**STATED TASK**
Copy the listing verbatim from its first line down to the line containing "time: 6:38:01", and include that line.

_ _ _

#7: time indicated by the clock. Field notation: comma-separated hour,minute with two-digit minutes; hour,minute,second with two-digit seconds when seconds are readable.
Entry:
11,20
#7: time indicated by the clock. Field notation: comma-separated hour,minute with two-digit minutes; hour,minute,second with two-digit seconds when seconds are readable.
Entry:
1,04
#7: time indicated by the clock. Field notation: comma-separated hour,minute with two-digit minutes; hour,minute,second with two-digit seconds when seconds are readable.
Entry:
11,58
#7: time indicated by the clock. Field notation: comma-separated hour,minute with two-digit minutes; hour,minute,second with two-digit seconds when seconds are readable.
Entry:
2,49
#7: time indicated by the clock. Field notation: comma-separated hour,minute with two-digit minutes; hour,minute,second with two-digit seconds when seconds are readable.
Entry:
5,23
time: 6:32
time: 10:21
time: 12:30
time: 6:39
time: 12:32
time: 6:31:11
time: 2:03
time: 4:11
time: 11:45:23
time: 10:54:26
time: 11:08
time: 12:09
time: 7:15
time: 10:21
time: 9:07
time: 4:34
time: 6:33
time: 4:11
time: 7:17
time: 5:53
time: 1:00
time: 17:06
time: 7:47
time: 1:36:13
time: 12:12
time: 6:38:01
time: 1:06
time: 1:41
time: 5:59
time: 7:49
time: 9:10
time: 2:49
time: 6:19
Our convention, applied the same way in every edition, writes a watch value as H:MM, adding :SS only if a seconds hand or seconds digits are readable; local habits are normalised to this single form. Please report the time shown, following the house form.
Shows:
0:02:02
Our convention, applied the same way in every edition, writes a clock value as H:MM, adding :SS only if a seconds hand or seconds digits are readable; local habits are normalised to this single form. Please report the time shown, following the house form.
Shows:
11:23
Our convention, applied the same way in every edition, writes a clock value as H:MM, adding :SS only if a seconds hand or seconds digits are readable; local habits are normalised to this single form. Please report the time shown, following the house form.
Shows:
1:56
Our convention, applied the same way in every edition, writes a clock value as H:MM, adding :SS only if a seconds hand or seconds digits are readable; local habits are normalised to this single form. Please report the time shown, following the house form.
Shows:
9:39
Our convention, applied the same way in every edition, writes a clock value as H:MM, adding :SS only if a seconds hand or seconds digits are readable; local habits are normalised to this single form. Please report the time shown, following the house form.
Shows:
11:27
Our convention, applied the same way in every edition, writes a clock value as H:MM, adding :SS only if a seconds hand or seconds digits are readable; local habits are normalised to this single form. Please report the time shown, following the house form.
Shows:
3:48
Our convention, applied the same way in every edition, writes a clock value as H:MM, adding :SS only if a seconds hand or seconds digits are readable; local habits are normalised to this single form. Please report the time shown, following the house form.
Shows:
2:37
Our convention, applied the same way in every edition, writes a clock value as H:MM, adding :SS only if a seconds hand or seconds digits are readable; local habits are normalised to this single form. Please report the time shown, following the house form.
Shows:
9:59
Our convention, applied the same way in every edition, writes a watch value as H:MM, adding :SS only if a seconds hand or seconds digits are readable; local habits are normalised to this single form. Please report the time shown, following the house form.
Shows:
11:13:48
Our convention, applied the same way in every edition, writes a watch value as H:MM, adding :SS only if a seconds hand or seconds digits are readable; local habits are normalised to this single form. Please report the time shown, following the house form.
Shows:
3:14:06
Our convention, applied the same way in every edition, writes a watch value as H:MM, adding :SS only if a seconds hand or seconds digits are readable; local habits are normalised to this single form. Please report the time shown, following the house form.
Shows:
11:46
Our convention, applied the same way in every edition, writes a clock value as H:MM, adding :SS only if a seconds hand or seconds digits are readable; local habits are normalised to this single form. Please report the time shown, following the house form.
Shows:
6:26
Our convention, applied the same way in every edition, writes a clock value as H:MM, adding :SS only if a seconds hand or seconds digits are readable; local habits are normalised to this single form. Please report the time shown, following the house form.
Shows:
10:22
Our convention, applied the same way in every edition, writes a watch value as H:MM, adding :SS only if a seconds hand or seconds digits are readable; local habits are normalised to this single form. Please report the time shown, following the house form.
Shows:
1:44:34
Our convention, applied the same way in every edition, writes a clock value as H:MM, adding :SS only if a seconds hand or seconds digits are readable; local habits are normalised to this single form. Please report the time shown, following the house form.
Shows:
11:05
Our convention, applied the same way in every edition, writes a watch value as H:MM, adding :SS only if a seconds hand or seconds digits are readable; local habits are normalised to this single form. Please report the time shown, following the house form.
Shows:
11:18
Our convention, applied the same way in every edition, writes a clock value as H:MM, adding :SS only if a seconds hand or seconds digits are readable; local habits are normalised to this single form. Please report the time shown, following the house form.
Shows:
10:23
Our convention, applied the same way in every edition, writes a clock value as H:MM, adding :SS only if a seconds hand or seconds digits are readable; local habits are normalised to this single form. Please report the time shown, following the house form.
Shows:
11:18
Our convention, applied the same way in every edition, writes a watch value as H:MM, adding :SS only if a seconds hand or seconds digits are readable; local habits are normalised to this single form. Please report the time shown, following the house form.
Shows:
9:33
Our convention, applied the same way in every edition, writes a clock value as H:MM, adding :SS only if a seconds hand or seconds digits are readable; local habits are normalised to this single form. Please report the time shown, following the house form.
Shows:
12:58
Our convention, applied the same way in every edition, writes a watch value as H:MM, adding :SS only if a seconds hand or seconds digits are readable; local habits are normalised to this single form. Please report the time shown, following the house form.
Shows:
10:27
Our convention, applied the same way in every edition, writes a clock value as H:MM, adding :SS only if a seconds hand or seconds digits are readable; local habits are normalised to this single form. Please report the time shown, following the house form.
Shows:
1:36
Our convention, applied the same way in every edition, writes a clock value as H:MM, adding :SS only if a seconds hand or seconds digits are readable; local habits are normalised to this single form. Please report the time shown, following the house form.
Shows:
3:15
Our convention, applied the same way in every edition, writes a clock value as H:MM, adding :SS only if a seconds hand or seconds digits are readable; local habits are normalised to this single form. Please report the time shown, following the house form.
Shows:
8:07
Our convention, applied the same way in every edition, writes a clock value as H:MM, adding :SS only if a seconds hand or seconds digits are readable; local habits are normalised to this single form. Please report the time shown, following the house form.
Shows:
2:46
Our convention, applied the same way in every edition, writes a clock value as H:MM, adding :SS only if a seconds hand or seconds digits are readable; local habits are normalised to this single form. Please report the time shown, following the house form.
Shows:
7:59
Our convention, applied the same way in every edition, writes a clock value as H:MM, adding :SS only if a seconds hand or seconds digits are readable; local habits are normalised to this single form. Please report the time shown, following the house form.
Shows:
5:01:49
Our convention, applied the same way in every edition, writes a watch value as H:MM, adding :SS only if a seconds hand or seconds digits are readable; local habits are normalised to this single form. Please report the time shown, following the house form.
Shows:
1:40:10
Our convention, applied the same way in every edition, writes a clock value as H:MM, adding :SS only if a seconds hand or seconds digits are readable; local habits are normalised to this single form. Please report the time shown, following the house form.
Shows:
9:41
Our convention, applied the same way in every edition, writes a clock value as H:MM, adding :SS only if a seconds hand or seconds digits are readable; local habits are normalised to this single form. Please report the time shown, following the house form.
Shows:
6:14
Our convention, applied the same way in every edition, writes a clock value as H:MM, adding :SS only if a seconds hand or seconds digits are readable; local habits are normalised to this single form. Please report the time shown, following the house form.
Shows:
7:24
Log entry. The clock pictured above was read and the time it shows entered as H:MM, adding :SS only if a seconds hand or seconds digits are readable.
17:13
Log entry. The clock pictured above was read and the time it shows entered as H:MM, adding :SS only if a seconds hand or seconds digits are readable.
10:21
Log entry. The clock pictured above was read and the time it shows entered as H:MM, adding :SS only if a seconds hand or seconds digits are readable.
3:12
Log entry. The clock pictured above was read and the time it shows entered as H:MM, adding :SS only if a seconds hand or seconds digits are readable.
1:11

_ _ _

**EXERCISE ANSWER**
#7: time indicated by the clock. Field notation: comma-separated hour,minute with two-digit minutes; hour,minute,second with two-digit seconds when seconds are readable.
Entry:
11,20
#7: time indicated by the clock. Field notation: comma-separated hour,minute with two-digit minutes; hour,minute,second with two-digit seconds when seconds are readable.
Entry:
1,04
#7: time indicated by the clock. Field notation: comma-separated hour,minute with two-digit minutes; hour,minute,second with two-digit seconds when seconds are readable.
Entry:
11,58
#7: time indicated by the clock. Field notation: comma-separated hour,minute with two-digit minutes; hour,minute,second with two-digit seconds when seconds are readable.
Entry:
2,49
#7: time indicated by the clock. Field notation: comma-separated hour,minute with two-digit minutes; hour,minute,second with two-digit seconds when seconds are readable.
Entry:
5,23
time: 6:32
time: 10:21
time: 12:30
time: 6:39
time: 12:32
time: 6:31:11
time: 2:03
time: 4:11
time: 11:45:23
time: 10:54:26
time: 11:08
time: 12:09
time: 7:15
time: 10:21
time: 9:07
time: 4:34
time: 6:33
time: 4:11
time: 7:17
time: 5:53
time: 1:00
time: 17:06
time: 7:47
time: 1:36:13
time: 12:12
time: 6:38:01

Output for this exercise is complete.